Determination and willpower are essential for succeeding in your goal. Reading books, listening to specially created CD’s or DVD’s will help you build your determination.
Joining a support group will help you find out how previous addicts overcame their addiction; many of these can be found online and can be quite useful.
Hypnosis is another way managing your addiction. This will aim to increase your concentration, change behavioural patterns by making suggestions and increase motivation and determination.
There is increasing evidence of a link between depression and excessive chocolate consumption. If you feel you have undiagnosed depression, please discuss this with your GP and discover if you can seek treatment for this using other methods. Identify when cravings are most likely, what the initial feelings are leading up to a strong craving and develop alternative coping strategies.
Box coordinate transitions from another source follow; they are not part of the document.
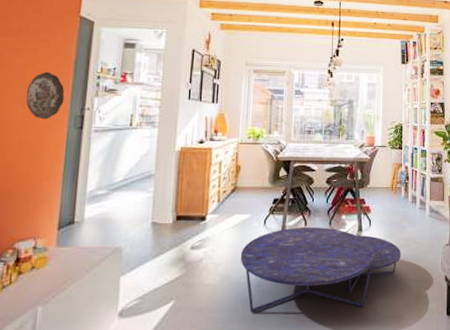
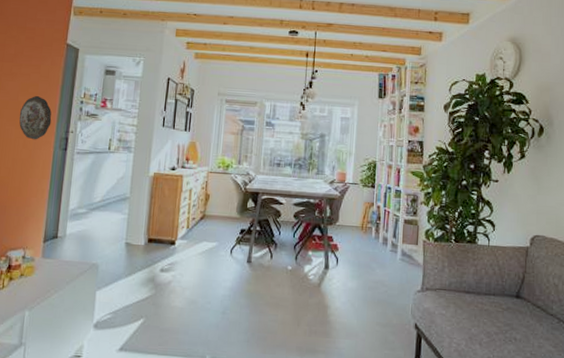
nesting table: present [240,227,401,313] -> none [206,259,369,346]

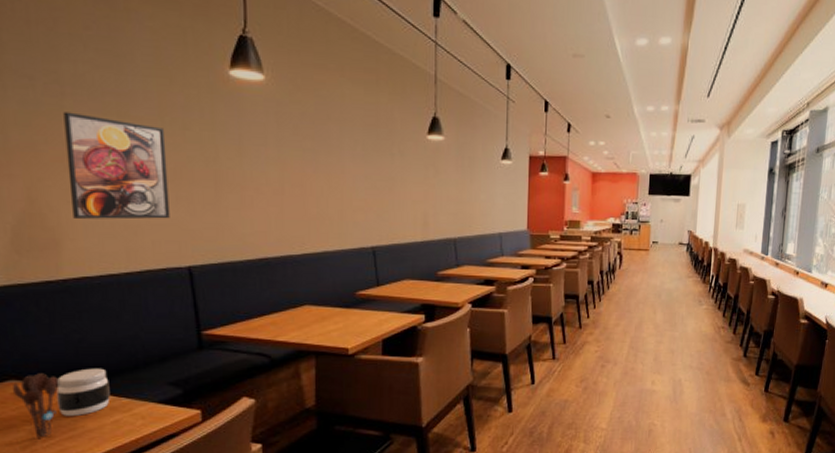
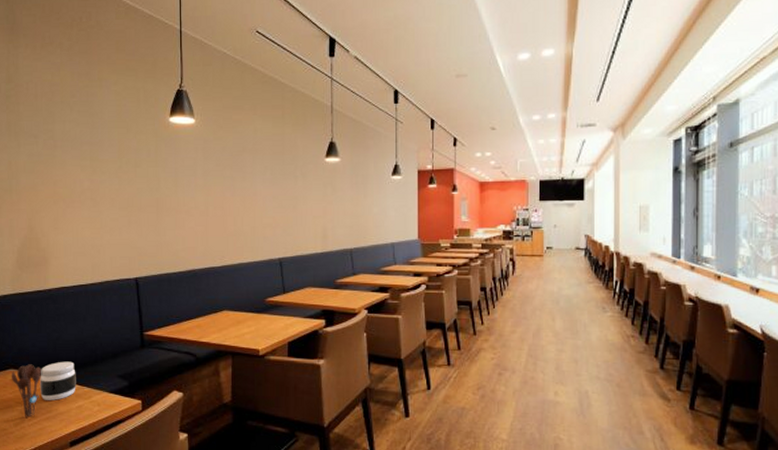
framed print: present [63,111,170,220] -> none [55,160,124,241]

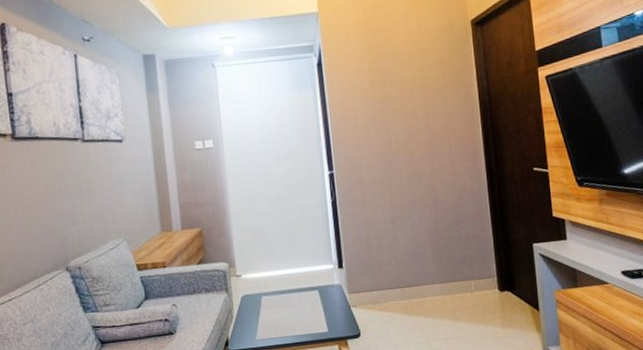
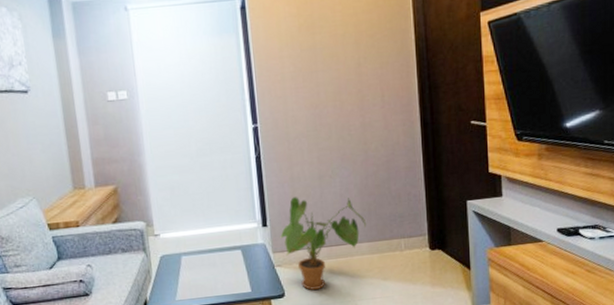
house plant: none [355,239,438,330] -> present [280,197,367,290]

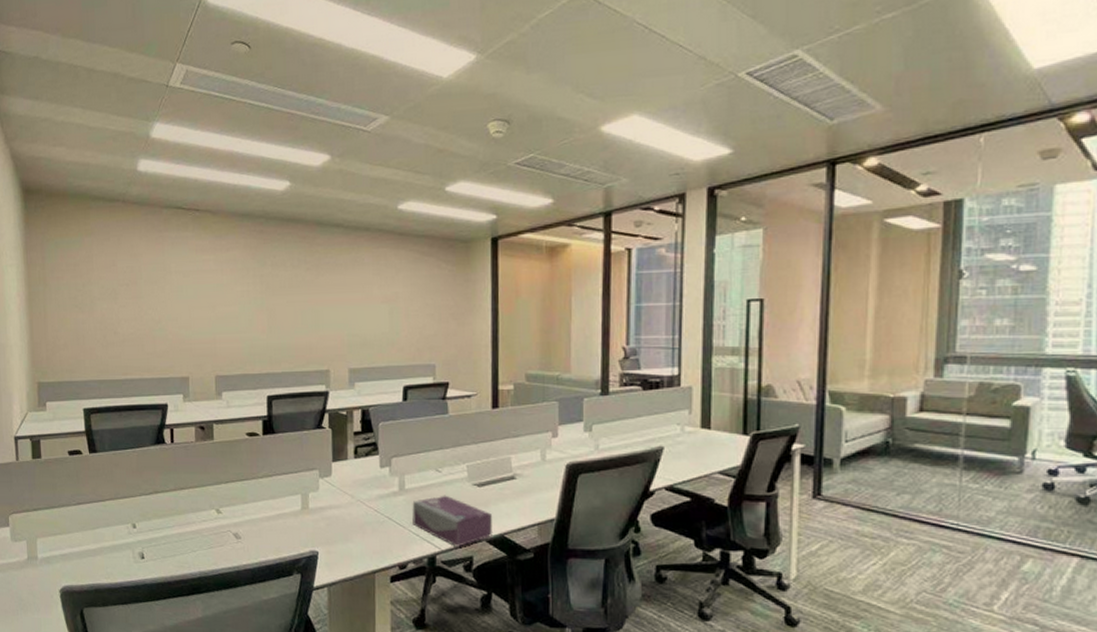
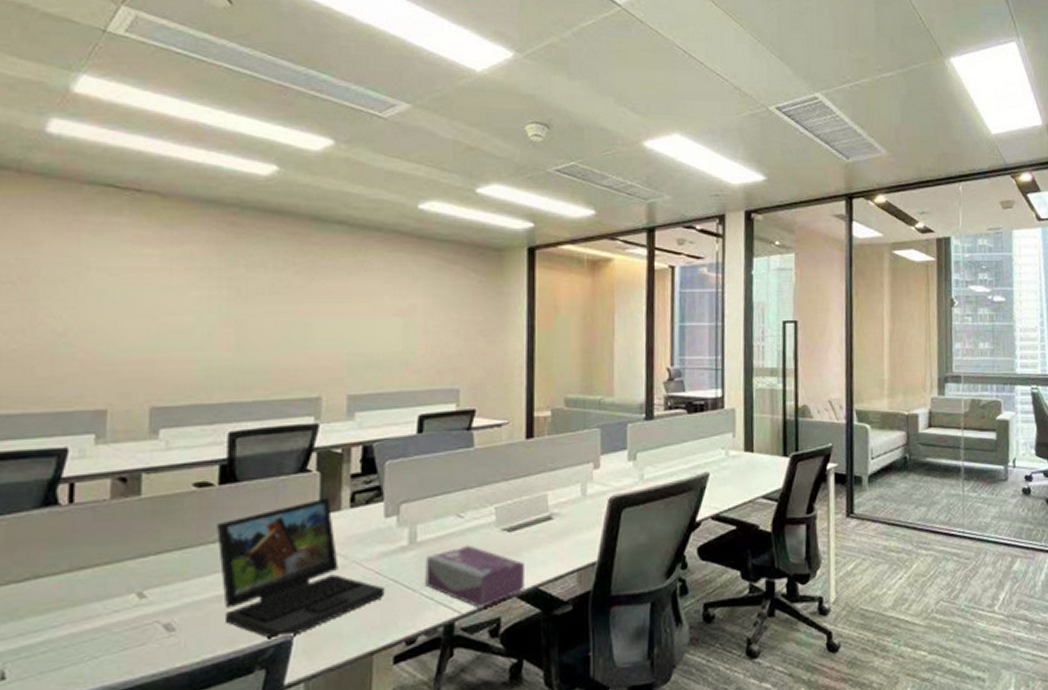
laptop: none [263,449,382,554] -> present [217,497,385,641]

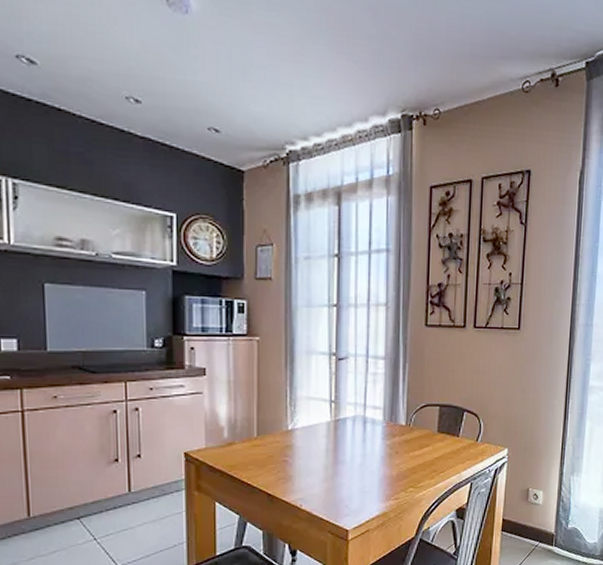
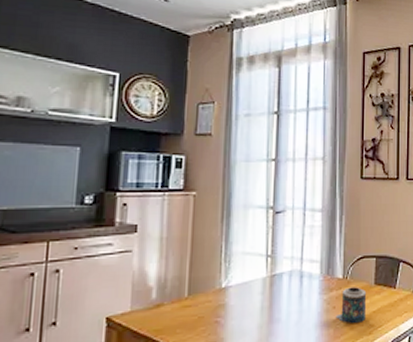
candle: none [398,434,430,468] -> present [335,287,367,323]

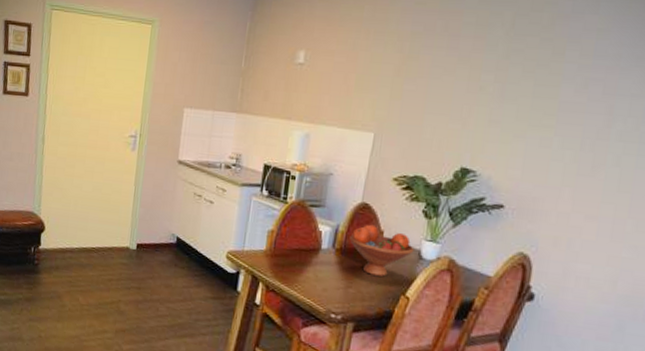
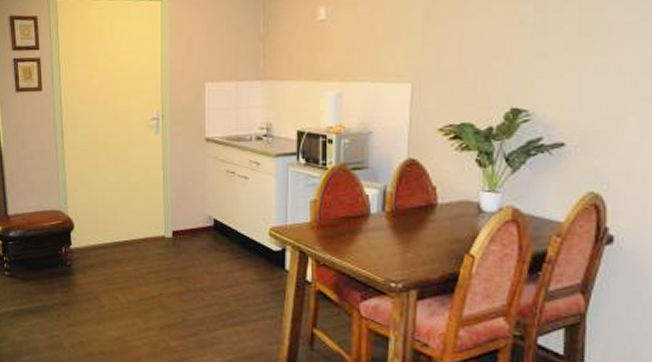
fruit bowl: present [349,224,414,277] -> none [400,181,472,236]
Simple measures such as not buying any chocolate for other members of the household will help to take temptation out of the way, as will avoiding unnecessary trips to the local shop, petrol station or other chocolate retailers.
Avoid the confectionary aisles at the supermarket, or ask someone else to do the shopping for you whilst you are coping with the initial period of withdrawal.
Find more time for sex and exercise as these both increase endorphin production, and will help burn off the calories and body fat gained from eating too much chocolate.
Visit the dentist and treat yourself to a good whitening or polish, this will help deter you putting them at risk from the dangers of sweet confectionary.
Find alternatives and natural sweet produce, such as fruit, and eat this when a craving is beginning.
To overcome your addiction to chocolate, it is most likely that a combination of these techniques is used.
Being a chocoholic is not the end of the world, but overcoming the addiction will increase your confidence, improve your overall health and will probably carry a financial reward also.
I hope you find something usefull in all that. I think that the bit I bolded is the key to beating any addiction. Once the desire to give up is stronger than the desire to continue you've got the habit beaten even if you lapse occasionally.